Speech-to-text name accuracy - why spelling still fails

Picking up where we left off

In the first article, we showed why getting names and emails right is such a basic, yet critical, challenge for voice AI. A missed letter, a dropped "at", and suddenly the whole flow collapses: no email gets sent, no follow-up call happens, no ticket can be found.

That piece was about the why. Why it matters. Why this tiny detail can make or break trust in a voice system.

In this second article, we move from the why to the what. What happens if we take real-world Flemish names and emails and run them through today's best-known speech-to-text (STT) engines? We'll look at spoken names, spelled names, and email addresses. The goal isn't to bash these tools – they're powerful – but to show their limits when the data isn't free-flowing conversation but structured contact details.

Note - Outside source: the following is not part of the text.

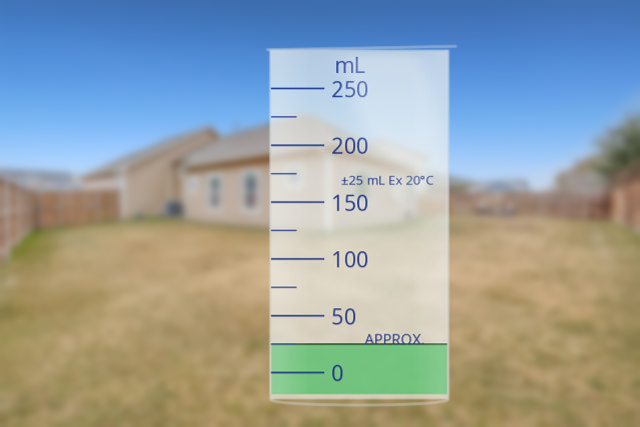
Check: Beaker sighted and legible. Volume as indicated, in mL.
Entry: 25 mL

Speech-to-Text (STT) results

To set a baseline, I ran 100 Flemish recordings – 50 spoken by a male voice, 50 spoken by a female voice. Each contained first names, last names, spelled versions, and email addresses. These went through five engines: Whisper (Base, Medium, Large), Deepgram Nova (2 & 3), and Scribe v1.

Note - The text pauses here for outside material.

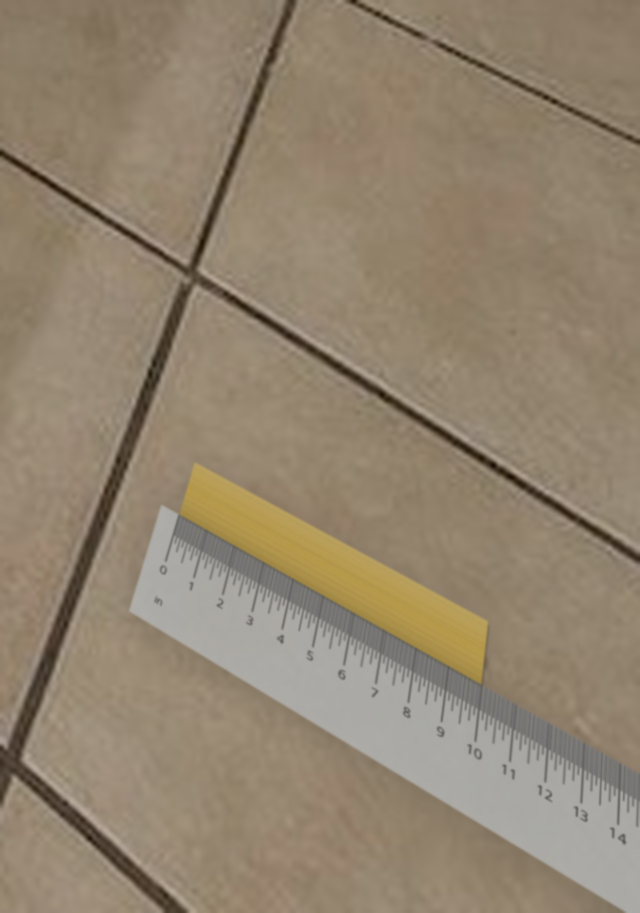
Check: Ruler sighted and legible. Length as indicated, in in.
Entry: 10 in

Synthetic data set of 50 Flemish names and emails

‍

The results

STT accuracy across spoken names, spelling and email fields

Key patterns

Spoken names are mostly fine. Bigger models handle Flemish names better, but errors remain.
French names are easier than Dutch ones (Laurent, Dubois ↔ Stijn, Verstraeten).
Spelled names almost never work. Engines turn letter-by-letter input into broken words.
Emails looked partly right but were never usable. The spelled name portion inside the email was often correct, but the syntax was always wrong: none of the engines produced the @ symbol, so even high scores don't mean valid email addresses.

Why it happens

STT models are built for flowing conversation, not structured data. They try to make words from sounds. That's why "@" becomes "at", and why spelled names turn into nonsense.

But in practice, companies don't use raw STT engines directly. They use voice agent platforms that wrap around them. So we tested those too.

Voice agent test

Next, I tried the same thing with a simple voice agent, built using VAPI and ElevenLabs Conversational Agent. These platforms don't just transcribe – they add prompts, logic, and tool calls on top of the raw STT.

The agent asks for a name and email, and then calls two simple tools to store what it thinks it heard before confirming with the user.

The two tool calls

store_full_name – triggered as soon as the agent extracts a first and last name. It saves both, plus the raw snippet of what was heard. Even if the name is wrong, the tool call is made immediately.
store_email_address – triggered as soon as an email is detected. Again, the call happens straight away, with the raw transcription passed along.

This design makes the flow more realistic: the system stores data instantly, then circles back to check if it was right. It also shows why small errors matter – the wrong name or email often gets saved first, and corrections don't always flow through.

Spelling takes time

User: It's Nathalie Verstraeten
Transcribed: "Natalie Verstraten"
Agent: Is that N-A-T-A-L-I-E, last name V-E-R-S-T-R-A-T-E-N?
User: No, N-A-T-H-A-L-I-E, V-E-R-S-T-R-A-E-T-E-N.
Agent: Got it. Nathalie Verstraeten.
User: My email is nathalie.verstraeten@hotmail.com
Transcribed: "My email is natalie.verstraten.hotmail.com"
User: No! 🤯
...

It eventually gets there, but it's cumbersome and takes a lot of corrections and spelling.

Spelling still broken

Even with careful spelling, errors creep in. NATO alphabet could help, but nobody in Belgium uses it naturally. So we're stuck between slow spelling and incorrect capture.

Corrections don't carry over

User: nathalie.verstraeten@hotmail.com
Stored: natalie.verstraten@telenet.be ❌

Even after the correction, the email is wrong. Fixing the name once doesn't fix it everywhere.

Takeaways

Spelling is slow. Even simple names like Nathalie Verstraeten took multiple back-and-forth turns to get right.
Spelling is unreliable. Letter-by-letter input is almost always garbled, and the NATO alphabet isn't practical in Belgium.
Corrections don't propagate. Fixing a name once doesn't automatically fix it inside the email field.
Emails look accurate but aren't valid. Engines often capture the spelled name portion correctly, but the overall syntax is broken – the @ symbol never appears, so the result isn't a usable address.

These experiments show there isn't one single problem – there are several. And each will need its own way forward. In Part 3 of this series, we'll look at the different strategies that can actually make this work in practice.